→ PROMPT
Output all entries precisely and leave out the pictures.

#### RECORDED DATA

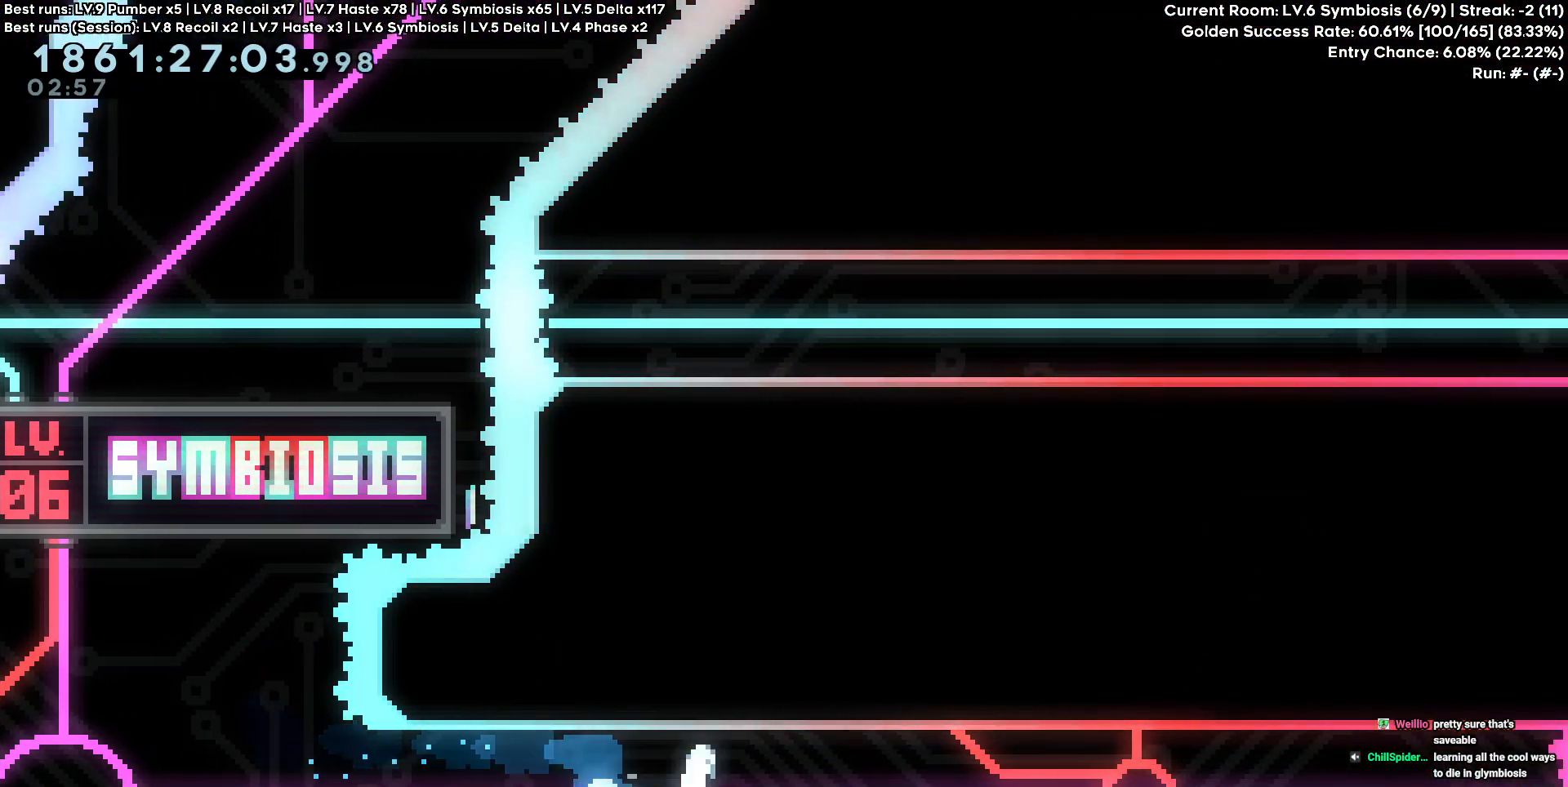
{"keys": [], "events": [[150, "s", "up"], [200, "d", "up"]]}
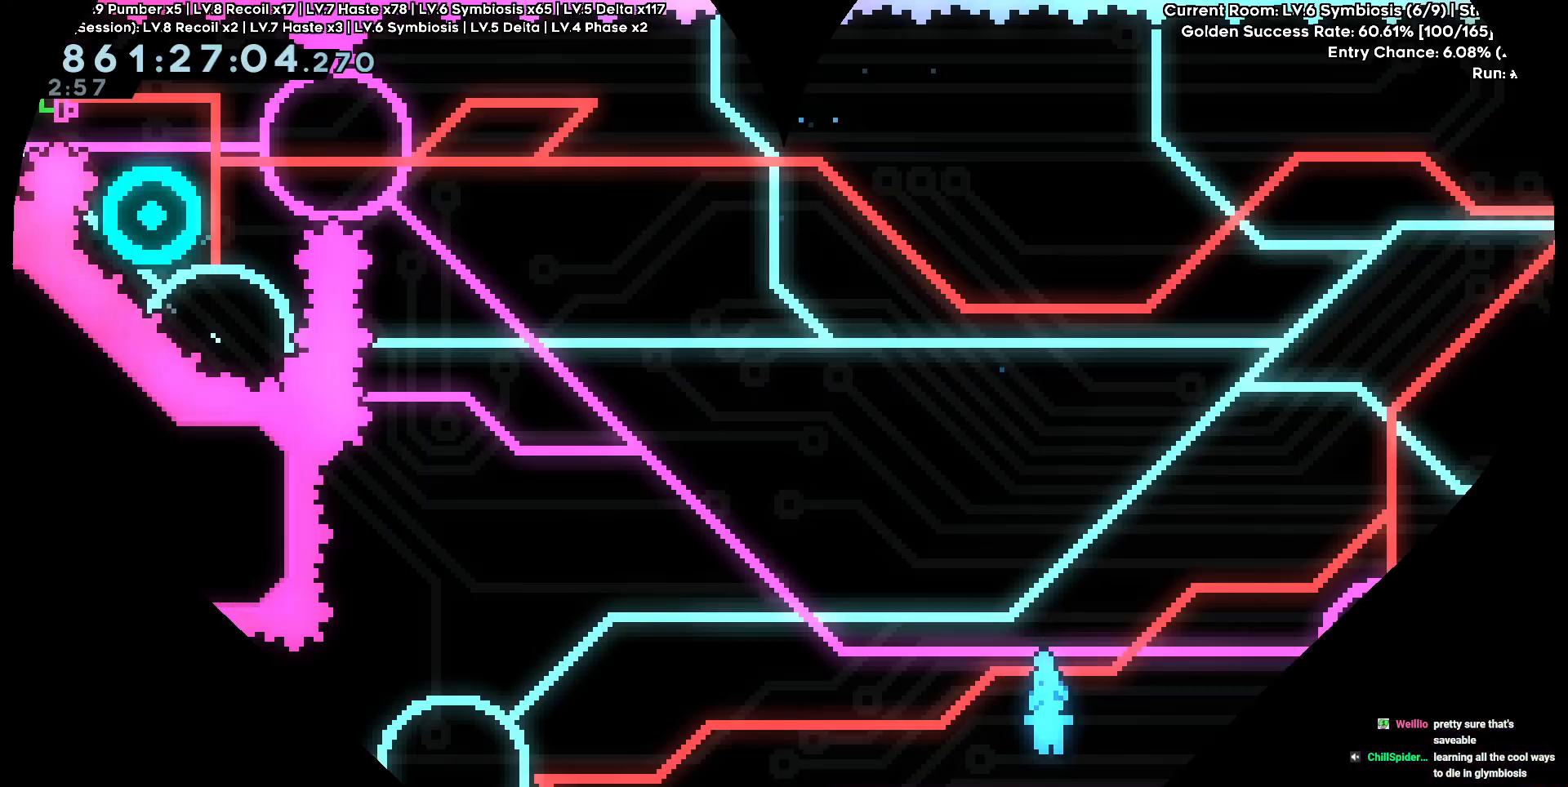
{"keys": [], "events": []}
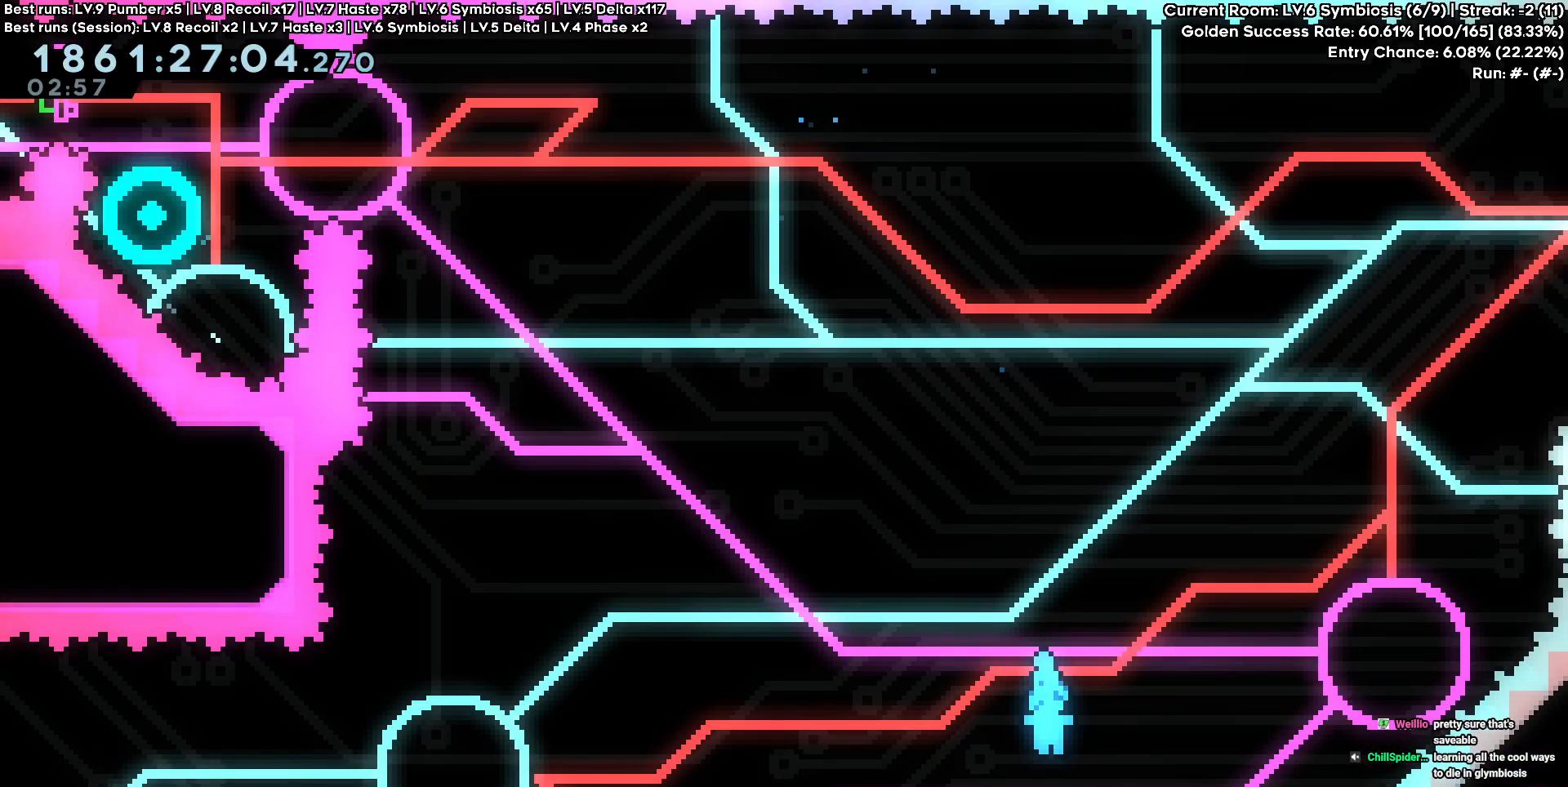
{"keys": [], "events": [[17, "s", "down"], [217, "s", "up"]]}
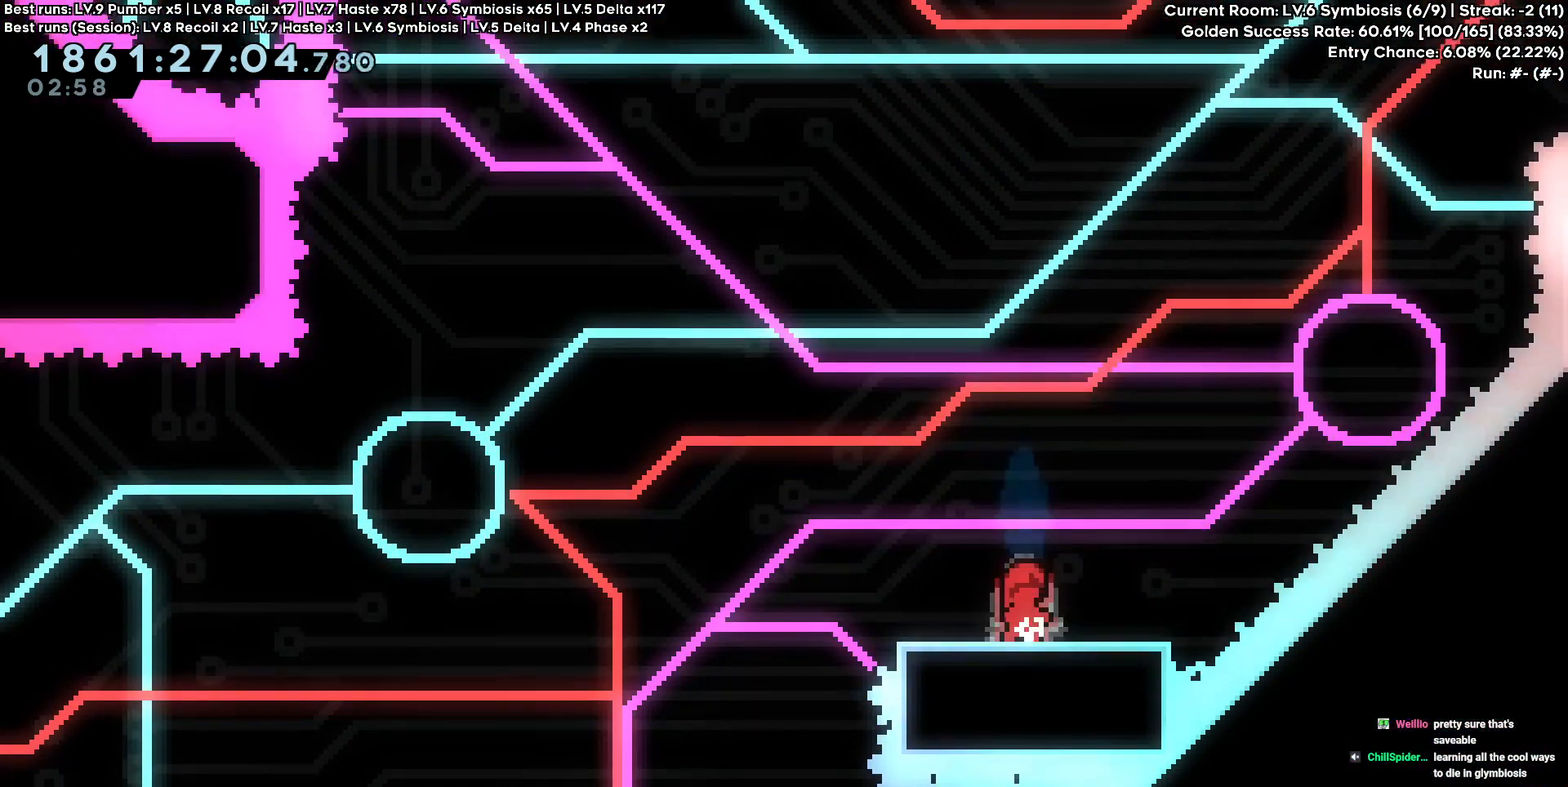
{"keys": [], "events": []}
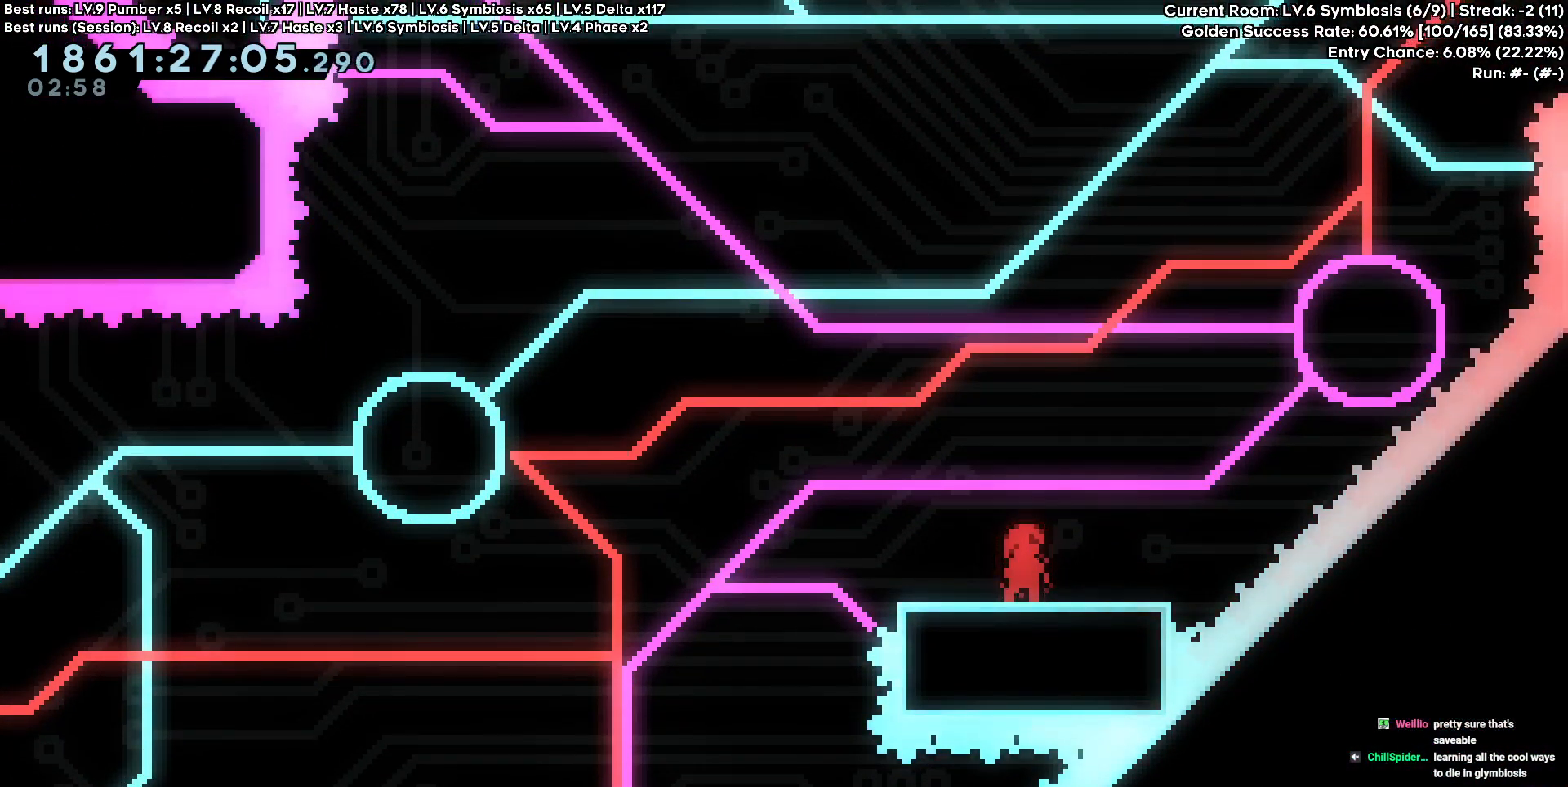
{"keys": [], "events": []}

########

→ OUTPUT FOR THIS TASK
{"keys": [], "events": [[150, "s", "up"], [200, "d", "up"]]}
{"keys": [], "events": []}
{"keys": [], "events": [[17, "s", "down"], [217, "s", "up"]]}
{"keys": [], "events": []}
{"keys": [], "events": []}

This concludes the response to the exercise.